I'll tell you, if Sara hadn't made an "eh" face when I asked how The Lady and the Unicorn was, I would probably still be reading it. I would have said to myself, "but I like Tracy Chevalier!" And I'd have stuck it out, if not to the bitter end, then way past the guy who refers to sex as "plowing," the first person female narrator who is supposed to sound like a teenager who's gushing in her diary but really sounds like she's been hired as the narrator, and the very fact that all these French characters for some reason interject French into their conversation, making it look like they're speaking English as they go about their daily lives and resorting to French only when they can't remember, how you say? our language.
Ugh. Thank you, Sara, for liberating me from this awful book.
Now, I'm reading A Long Fatal Love Chase by Louisa May Alcott of all people.

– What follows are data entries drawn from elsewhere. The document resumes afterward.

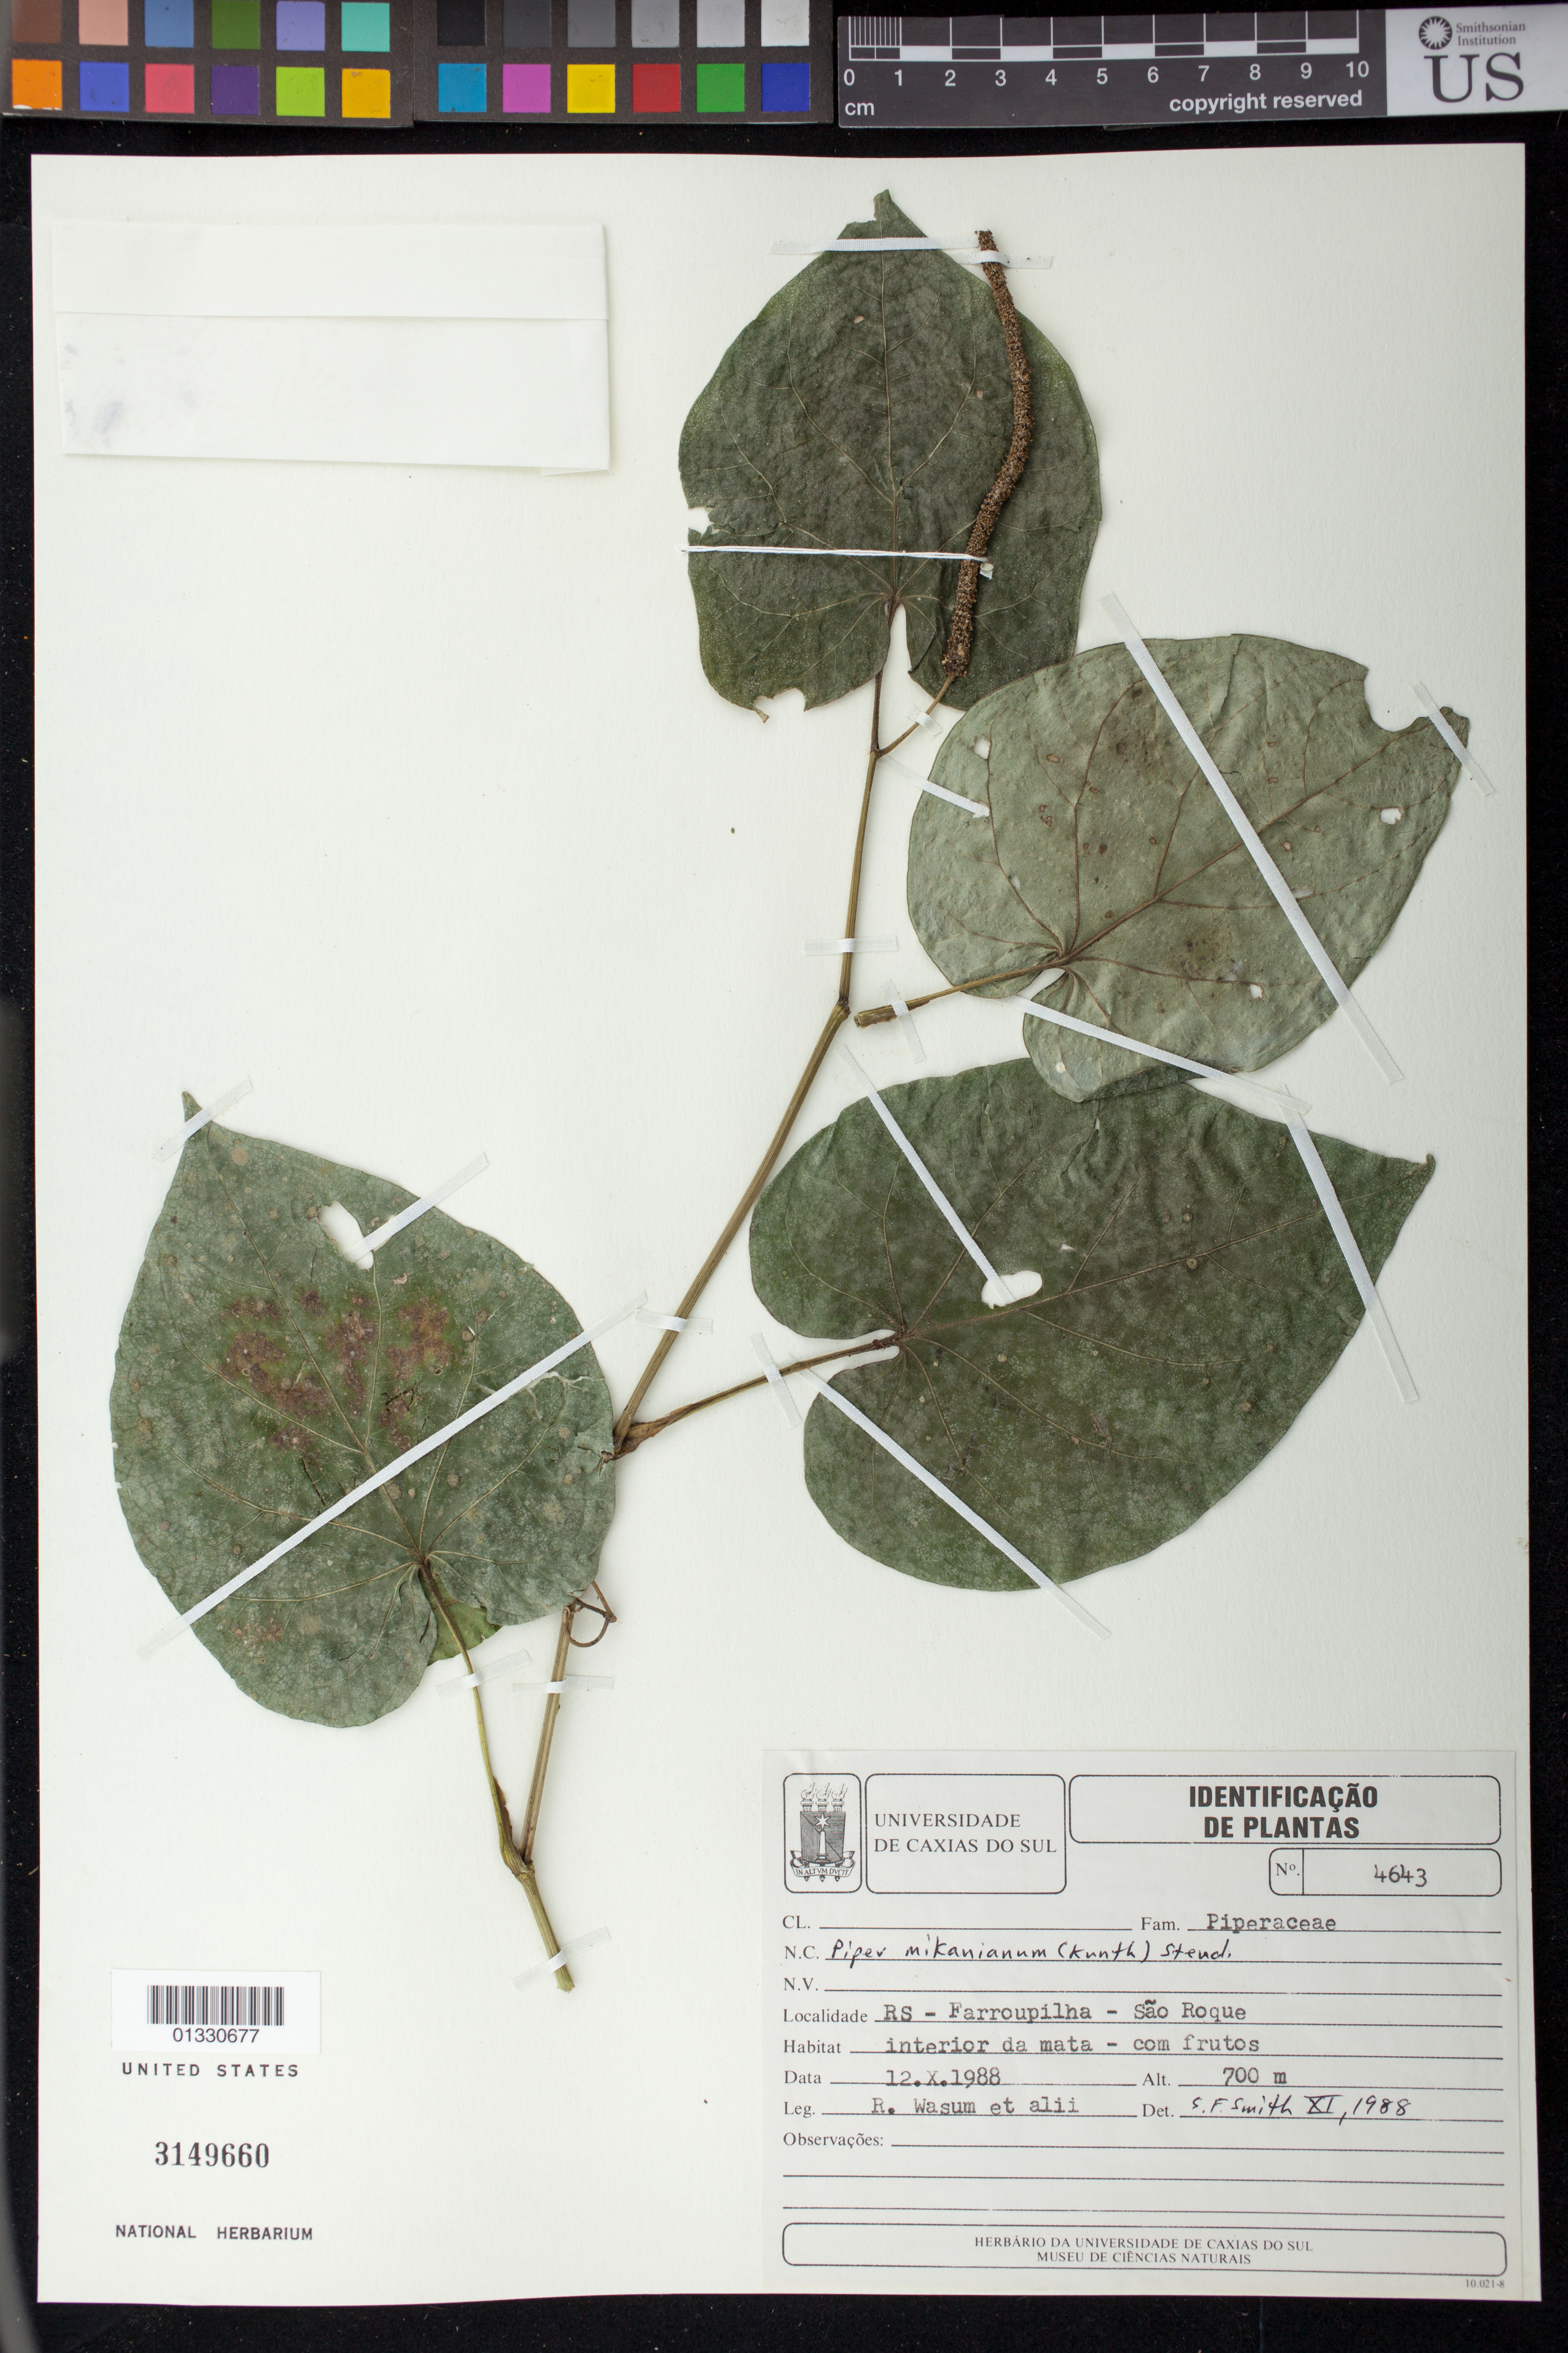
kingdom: Plantae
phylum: Tracheophyta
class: Magnoliopsida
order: Piperales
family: Piperaceae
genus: Piper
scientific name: Piper mikanianum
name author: Kunth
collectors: R. Wasum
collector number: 4643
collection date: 1988-10-12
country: Brazil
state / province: Rio Grande do Sul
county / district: Farroupilha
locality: Farroupilha, São Roque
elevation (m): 700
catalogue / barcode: US 3149660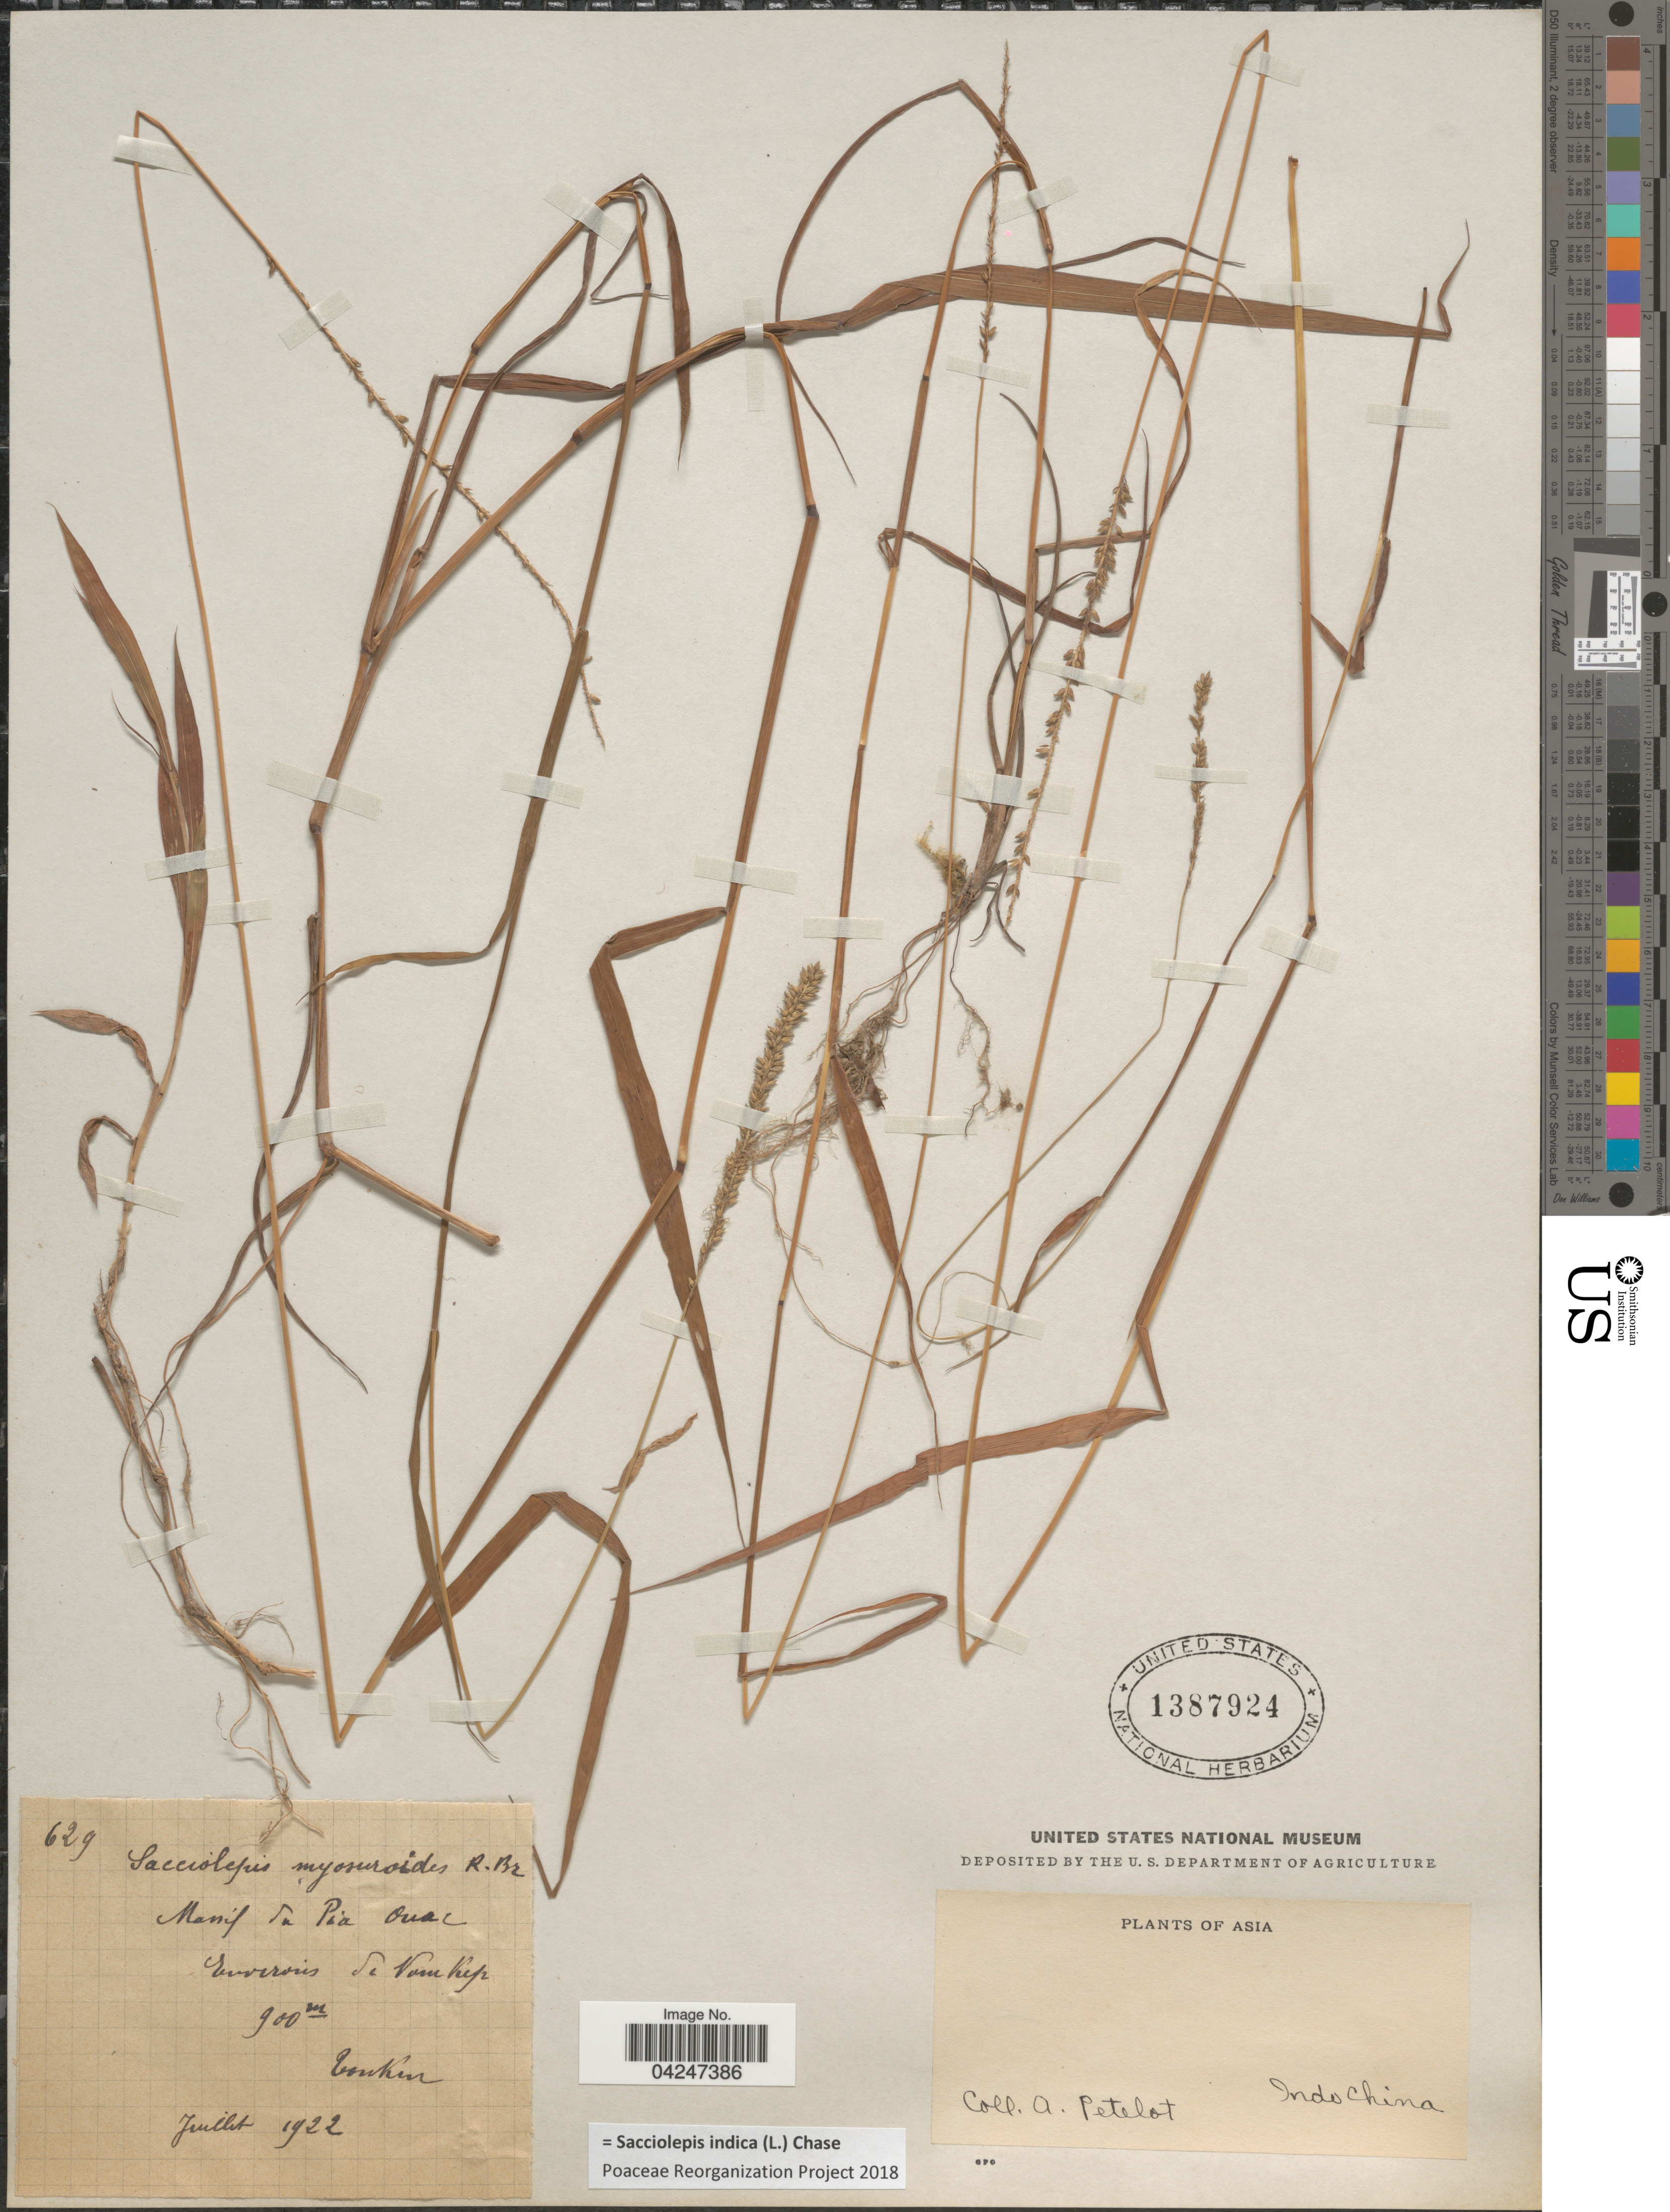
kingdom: Plantae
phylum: Tracheophyta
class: Liliopsida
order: Poales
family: Poaceae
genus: Sacciolepis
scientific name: Sacciolepis indica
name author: (L.) Chase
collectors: A. Petelot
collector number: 629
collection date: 1922-07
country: Vietnam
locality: Massif du Pia Oval. Environs de Nam Kep. Asia. Indo China. Tonkin.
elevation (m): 900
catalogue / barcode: US 1387924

I picked it up out of curiosity (too racy to be published in her lifetime), expecting it to read like an old, overwritten melodrama. Omigod, it's so good! I'm enjoying every minute of it, even though, as Mike points out, the title gives away the ending. Its raciness is based on the fact of a false marriage, and, I personally would guess, on the fact that the heroine continues to love the bad guy even after she finds out how evil he is. And he's evil! But charming! It's like watching an old Errol Flynn movie--actually, it's got the whole Gone with the Wind idea of people who might or might not be Good, and the fact that there's a difference between being not particularly virtuous and being bad.
I'm so excited that this book is so great. But I'm almost done, and I'm not sure where to go next.